=== SELECTED TEXT ===
April 19, 2007

We pluck the lemons; you get the plums: the Lemon Maligned, in Wikipedia as in the security literature

Several people (thanks Twan, Lynn) have pointed to Bruce Schneier's recent article on Security as Lemons. I'll not comment about it directly, as frequent readers here know my counter-claim that security is not about lemons, and reference to Akerlof will lead you down the garden path. Instead, it points to Wikipedia's entry on Akerlof's "The Market for Lemons." This article kindly points to a nice theory about the entry of Lemons into the language, as hopelessly-flawed new cars, so bad they have to be replaced entirely.

(ed: original article seen at right, and the text is at bottom.) The advert is great, but if the wikipedia article is anything to go by (**), it is not the last word on the Lemon.

Reading Wikipedia is good for getting a taste, but teachers and professors in the academic world have long warned that as it is user-written, it is no substitute for doing the real research.

This wikipedia article is no exception, indeed to use its own terminology, it's a lemon (**). And, it's not the difference between new cars and used cars (a switch that Akerlof himself used, for what I applaud as obvious and fair literary licence). The article is poor on the very economics it is trying to describe, albeit, ones that are not trivial.

=== SOURCE INFORMATION ===
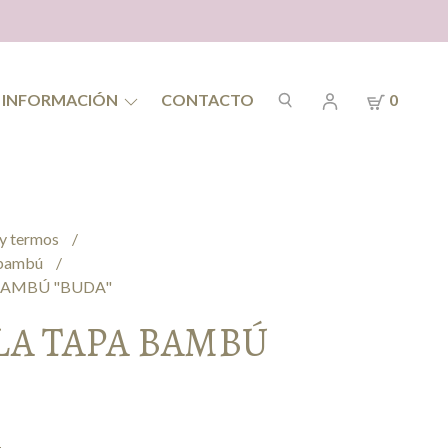
INFORMACIÓN
CONTACTO
0
 y termos
a bambú
BAMBÚ "BUDA"
LA TAPA BAMBÚ
4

=== ACTIVITY A ===
Reproduce the passage of the lemons post starting at "Reading Wikipedia is" and ending at "are not trivial.".
=== ACTIVITY B ===
Answer these questions from the lemons post:
(i) Whose recent article on security as lemons did several people point to?
(ii) According to the theory in the Wikipedia entry, what kind of cars did "lemons" first refer to when the word entered the language?
(iii) What have teachers and professors long warned about Wikipedia?
=== ACTIVITY C ===
Write what comes next in the lemons post, picking up after its last sentence.
The listing was drawn from a different source than the post on the market for lemons.

=== RESPONSE A ===
Reading Wikipedia is good for getting a taste, but teachers and professors in the academic world have long warned that as it is user-written, it is no substitute for doing the real research.

This wikipedia article is no exception, indeed to use its own terminology, it's a lemon (**). And, it's not the difference between new cars and used cars (a switch that Akerlof himself used, for what I applaud as obvious and fair literary licence). The article is poor on the very economics it is trying to describe, albeit, ones that are not trivial.

=== RESPONSE B ===
(i) Bruce Schneier's.
(ii) Hopelessly flawed new cars, so bad they had to be replaced entirely.
(iii) That because it is user-written, it is no substitute for doing the real research.

=== RESPONSE C ===
By way of showing how hard it is to get this economics right, here are some of the difficulties with Wikipedia's maligning of the Lemon:

"Examples include the market for used cars, the dearth of formal credit markets in developing countries and the unavailability of health insurance for the elderly (that is, in the absence of government programs such as Medicare)."

Although the first is Akerlof's market for lemons, the other two are not. Instead, they are better found in the space described by Stiglitz & Rothschild, and others.

The distinction is around who knows (more): Buyer or Seller? Large party or small?

Does the distinction matter? Not if trade is like a mirror, as all are fair by definition. But the point of the asymmetrical information literature was that not all is symmetrical; the mirror is broken, and the shards cut both sides.

Where it becomes clearer is that Akerlof proposed one solution set for the ignorant buyer, and Stiglitz & Rothschild proposed another solution set for the ignorant seller, and they are very different. You can get a taste, only, here on the Nobel Prize page. As an aside, these solutions are prevalent and confirmed in the market place, confirming the existence of two contrasting spaces. Which leads us to:

Ironically, there is no reciprocal danger of a market for a good product collapsing in this manner when the asymmetry is in favour of the buyer, that is to say, when the buyers can assess more accurately the quality of the products than the sellers.

Which is exactly what Stiglitz and Rothschild were looking at: the reverse, and they showed markets where we can find collapse: tax and insurance (e.g., health insurance for the elderly).

Another one is to compare to Gresham's law:

The result is that a market in which there is asymmetrical information with respect to quality shows characteristics similar to those described by Gresham's Law: the bad drives out the good.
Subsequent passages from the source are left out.